◆ **WRITTEN PROBLEM 1**
Name every power tune the car comparison says the all-wheel-drive range topper from Dodge's Charger Daytona EV concept will come in.
◆ **WRITTEN PROBLEM 2**
In the car comparison, what will the Dark Horse's power output be when it reaches the UK?
◆ **WRITTEN PROBLEM 3**
Carry the Challenger versus Mustang comparison on from its final sentence.

╭─ TEXT PASSAGE

HEAVY METAL: DODGE CHALLENGER BLACK GHOST VS FORD MUSTANG DARK HORSE

Rest in peace the muscle car? The Capitol insurrection’s got nothing on this. Amend the constitution! You can pry my V8 from my cold, dead hands.

Erm, no. Outside of California’s stringent tailpipe laws America is still potty for these things. Sales are steadfast and there’s a huge generation-spanning community. The reaction to our Challenger was universally jingoistic. Unprompted, they reel off the tale of the cop from Detroit. And because Americans are born able to discern model years and memorise engine codenames, anyone who stopped for a chat knew the Mustang we brought along to crash the Challenger’s funeral party was a bit special. Think of it like an M3 CS – sharpened, honed, dipped in choice options.

Black Ghost versus Dark Horse. The most malevolent sounding face-off in all car history? Well, strictly this isn’t a fair match. The Dodge is so old it’s being carved into the face of Mount Rushmore, while Ford’s latest, greatest Mustang is $40,000 (£32k) cheaper and 300bhp worse off. And we’re in the state of California, where the coffee is skinny, decaf and served in a recycled cup. Where every second car is that blobby computer mouse on wheels you know as the Tesla Model Y – 1,307bhp of heavy metal shouldn’t play well here.

Photography: Mark Fagelson

But look where we are: downtown San Francisco. Thanks to an iconic car chase set on these very streets that was riddled with continuity errors, jammed with heroic stunts and unsullied by music, this idiosyncratically hilly city put Ford vs Dodge (OK, it was a Charger back then) on the automotive map.

The only hostility we incur all day is a parking fine. Ironically, we made the hotel valet parking attendant’s week.

What does the future hold? Dodge’s Charger Daytona EV concept will spawn an all-wheel-drive range topper available in 455bhp, 590bhp or 700+bhp tunes, replete with a 126dB synthesised ‘engine note’. The entry level car will stick with combustion, albeit a 3.0-litre straight six. From a Jeep.

Ford’s already dipped a toe into electric Mustangs with the Mach-E. It won’t be the last, but boss Jim Farley says he’ll follow Porsche’s lead of maintaining the 911’s petrol sanctity, so the Mustang is the final model to make the switch. In the meantime, hybrid drive beckons. This could be one of the last times San Francisco reverberates to a supersized double helping of V8 bass.

The Ford sounds terrific – there’s an exotic crackle to its fruity exhaust. When the Dark Horse reaches the UK later in 2024 it’ll be muted and slower – down from 500bhp to 449bhp due to our tighter emissions regs. Out here as God intended, it’s a rich baritone. Throttle response is gratifyingly crisp too, so long as you’ve remembered to change down a gear or four. This one had the optional 10-speed auto – I’d stick with the ex-Shelby manual.

The industrial sounding Challenger valiantly gives chase but the pursuit rematch is over in seconds, not just because of the greasy roads and canvas showing through its tyres. It’s a much more agricultural machine – no matter which of the gears you’ve locked it into, it’s all supercharger whinny, wheelspin and axle tramp. At one point I lose traction climbing tram tracks and slither helplessly downhill while the supercharger treats the Bay Area to a violin solo.

╰─
╭─ MATERIAL SHOWN

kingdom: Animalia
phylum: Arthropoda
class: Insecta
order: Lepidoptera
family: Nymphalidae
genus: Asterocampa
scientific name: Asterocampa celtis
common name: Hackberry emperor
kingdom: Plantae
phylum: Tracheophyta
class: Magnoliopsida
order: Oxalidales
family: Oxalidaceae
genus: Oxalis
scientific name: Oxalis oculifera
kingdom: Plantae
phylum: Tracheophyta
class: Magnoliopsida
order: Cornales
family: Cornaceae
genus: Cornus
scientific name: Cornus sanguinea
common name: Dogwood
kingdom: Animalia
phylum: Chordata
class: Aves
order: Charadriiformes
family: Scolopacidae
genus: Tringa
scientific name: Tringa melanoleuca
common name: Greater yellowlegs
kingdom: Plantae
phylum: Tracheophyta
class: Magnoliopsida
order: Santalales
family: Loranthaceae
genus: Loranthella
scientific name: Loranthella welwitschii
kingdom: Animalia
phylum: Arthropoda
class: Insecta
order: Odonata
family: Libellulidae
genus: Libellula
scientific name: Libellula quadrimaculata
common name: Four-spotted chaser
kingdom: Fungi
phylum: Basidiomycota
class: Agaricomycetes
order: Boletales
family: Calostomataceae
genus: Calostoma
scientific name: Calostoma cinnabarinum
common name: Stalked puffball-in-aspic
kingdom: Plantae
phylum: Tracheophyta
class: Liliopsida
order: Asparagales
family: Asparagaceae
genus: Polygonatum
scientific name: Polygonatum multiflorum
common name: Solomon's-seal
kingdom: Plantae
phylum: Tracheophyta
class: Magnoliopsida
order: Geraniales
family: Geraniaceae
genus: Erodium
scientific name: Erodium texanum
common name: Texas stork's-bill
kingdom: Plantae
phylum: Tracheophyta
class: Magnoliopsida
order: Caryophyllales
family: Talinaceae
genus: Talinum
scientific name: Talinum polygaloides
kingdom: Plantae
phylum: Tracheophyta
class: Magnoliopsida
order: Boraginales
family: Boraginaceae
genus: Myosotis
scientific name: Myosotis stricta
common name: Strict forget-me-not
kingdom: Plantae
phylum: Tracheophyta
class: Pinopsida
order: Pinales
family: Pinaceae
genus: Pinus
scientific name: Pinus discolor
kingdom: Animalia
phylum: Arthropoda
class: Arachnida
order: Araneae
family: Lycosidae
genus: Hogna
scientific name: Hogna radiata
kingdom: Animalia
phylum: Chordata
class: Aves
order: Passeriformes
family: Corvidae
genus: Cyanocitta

╰─

◆ **EXERCISE RESULT 1**
455bhp, 590bhp, 700+bhp

◆ **EXERCISE RESULT 2**
449bhp, down from 500bhp.

◆ **EXERCISE RESULT 3**
Given how much more modern the Mustang is, it’s not a clean getaway. None of the three steering modes offer reassuring feedback. Though its ride is nowhere near as punishing as the Black Ghost’s, more could’ve been done with the firm magnetorheological dampers to unlock a breadth of ability. And it’s so complicated – five drive modes, umpteen dashboard readouts, each with appropriate ambient lighting. Even the handbrake’s been reinvented to make it more annoying.

In the Dark Horse, I felt like there was a car buried under the screens and menus, waiting to be tamed if only I could find the right combo of modes, the right gap in traffic, a drier patch of road. I howled with laughter as the Challenger wobbled drunkenly at the merest blip of throttle, wilfully tramlined whether there were rail tracks or not, with merry dollops of dead play in the hefty steering. Brakes? Grabby at the top of the pedal then soggier than a burger bun when you beg more. They fade just cruising downhill in San Fran. The diff’s so tight you could spin while parking. And every so often, if it’s been idling for a while, there’s an ominous odour of petrol. Keeps you on your toes.

So does the driving position. The Mustang clutches you in purposeful Recaros. Boarding the Dodge is like sitting on a barstool strapped to a hypersonic missile. But how could you not love a car which comes with a ‘chiller’ function to direct the aircon away from the cabin and into the supercharger to guarantee maximum boost pressure?

Every nation has its comfort zone cars. Germany’s is bahnstorming saloons. The UK’s are the north and south poles of motoring: gawky lightweights and deluxe wafters. America’s is the big, not clever, muscle car. And the Challenger is bigger and dumberer than the others. Like the Bullitt chase, it’s not as perfect as history will remember, but some legacy to live up to.